Disgraced, disbarred, and former DA Mike Nifong is pleading that the State of North Carolina should pick up the tab for his defense in the civil lawsuit against him, which includes 15 other defendants. In an article on the WRAL TV his letter to the AG is printed.
"Because I was a constitutional officer of the State of North Carolina at the time that the subject matter of the complaint arose … and because the complaint arises out of the exercise of the duties of that office, I am hereby requesting that you make any arrangements to secure my representation in this matter," Nifong wrote in a letter, dated Oct. 8, to the director of the Administrative Office of the Courts. (Read the letter.)
If not, because of a conflict of interest or "any other disability," the disbarred prosecutor wants private counsel and wants the state to pay for it.
"I am requesting that you authorize payment by the State of North Carolina of all fees, costs and expenses arising out of my representation in this matter by private counsel," Nifong wrote. WRAL
Former federal prosecutor Dan Boyce commented on this request.

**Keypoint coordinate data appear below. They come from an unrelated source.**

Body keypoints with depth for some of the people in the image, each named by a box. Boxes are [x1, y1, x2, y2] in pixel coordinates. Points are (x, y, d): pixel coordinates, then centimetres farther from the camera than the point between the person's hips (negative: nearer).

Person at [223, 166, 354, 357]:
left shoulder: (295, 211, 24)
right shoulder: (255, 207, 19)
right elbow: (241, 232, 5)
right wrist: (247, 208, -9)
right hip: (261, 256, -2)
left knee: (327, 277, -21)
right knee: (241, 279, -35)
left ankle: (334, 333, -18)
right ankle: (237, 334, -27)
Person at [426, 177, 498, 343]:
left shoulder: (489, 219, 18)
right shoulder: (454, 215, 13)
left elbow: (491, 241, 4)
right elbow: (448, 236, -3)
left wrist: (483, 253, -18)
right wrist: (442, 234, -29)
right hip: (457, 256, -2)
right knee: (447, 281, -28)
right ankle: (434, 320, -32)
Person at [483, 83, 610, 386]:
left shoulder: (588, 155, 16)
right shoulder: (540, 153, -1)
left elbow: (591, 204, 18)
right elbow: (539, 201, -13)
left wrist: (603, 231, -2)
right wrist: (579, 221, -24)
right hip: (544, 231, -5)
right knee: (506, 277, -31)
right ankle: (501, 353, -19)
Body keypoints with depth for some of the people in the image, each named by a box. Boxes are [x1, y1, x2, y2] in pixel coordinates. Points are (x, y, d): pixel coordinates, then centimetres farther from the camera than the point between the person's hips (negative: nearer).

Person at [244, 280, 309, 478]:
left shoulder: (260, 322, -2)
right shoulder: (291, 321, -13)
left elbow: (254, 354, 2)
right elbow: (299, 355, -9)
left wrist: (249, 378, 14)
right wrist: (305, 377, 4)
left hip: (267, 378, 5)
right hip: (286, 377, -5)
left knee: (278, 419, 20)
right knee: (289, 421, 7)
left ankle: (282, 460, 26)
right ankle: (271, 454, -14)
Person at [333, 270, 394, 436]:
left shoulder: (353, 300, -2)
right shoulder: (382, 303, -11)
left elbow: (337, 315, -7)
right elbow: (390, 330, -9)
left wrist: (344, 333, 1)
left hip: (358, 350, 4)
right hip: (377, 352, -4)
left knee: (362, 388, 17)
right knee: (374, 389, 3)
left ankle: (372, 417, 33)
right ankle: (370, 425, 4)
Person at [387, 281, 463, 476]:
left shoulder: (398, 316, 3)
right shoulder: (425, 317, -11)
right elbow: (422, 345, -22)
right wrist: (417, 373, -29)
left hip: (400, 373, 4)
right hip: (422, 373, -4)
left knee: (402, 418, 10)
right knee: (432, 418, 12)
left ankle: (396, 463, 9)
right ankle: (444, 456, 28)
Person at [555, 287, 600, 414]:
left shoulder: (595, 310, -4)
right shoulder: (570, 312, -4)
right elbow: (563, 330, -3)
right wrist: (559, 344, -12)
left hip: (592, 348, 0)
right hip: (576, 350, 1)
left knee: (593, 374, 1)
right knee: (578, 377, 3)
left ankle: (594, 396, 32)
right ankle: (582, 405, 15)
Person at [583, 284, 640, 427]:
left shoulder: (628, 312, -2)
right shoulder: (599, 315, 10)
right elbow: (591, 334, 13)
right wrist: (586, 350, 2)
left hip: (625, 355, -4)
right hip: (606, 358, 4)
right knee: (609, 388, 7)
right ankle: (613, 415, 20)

"It's another unique issue because of his actions in this case," Boyce
"It could be that the Attorney General's Office might say this was outside the normal scope of the duties of the state prosecutor and refuse to provide state funds for defense," Boyce added.
If the attorney general decides Nifong was acting within his scope, Boyce said, another set of issues might arise – whether the attorney general's office would have a conflict of interest.
"And it might even include the appearance of any impropriety, because the attorney general's office said some egregious things about Mr. Nifong's conduct," Boyce said.
Upon dismissing the case on April 11, Attorney General Roy Cooper called Evans, Finnerty and Seligmann innocent victims of a "tragic rush to accuse and a failure to verify serious allegations."
Without naming Nifong, he came down forcefully against "overreaching prosecutors" and called for a law that would allow the state Supreme Court to remove a district attorney from a case whenever such a move would assist the pursuit of justice."
There were many point in this case where caution would have served justice better than bravado," he said. "In the rush to condemn, a community and a state lost the ability to see clearly."
Those heady days of March-April 2006 are but mere memories for some. However for those of us who followed this case we saw how Nifong played with the lives of these 47 families including Coach Pressler's. We can't forget his words.
"Why do they need lawyers if they have not done anything wrong? Mike Nifong
Did he care about about their legal bills when he knew these charge were false? When it comes to Nifong's dilemma I must invoke Rhett Butler fable line.
"Frankly, my dear, I don't give a damn!"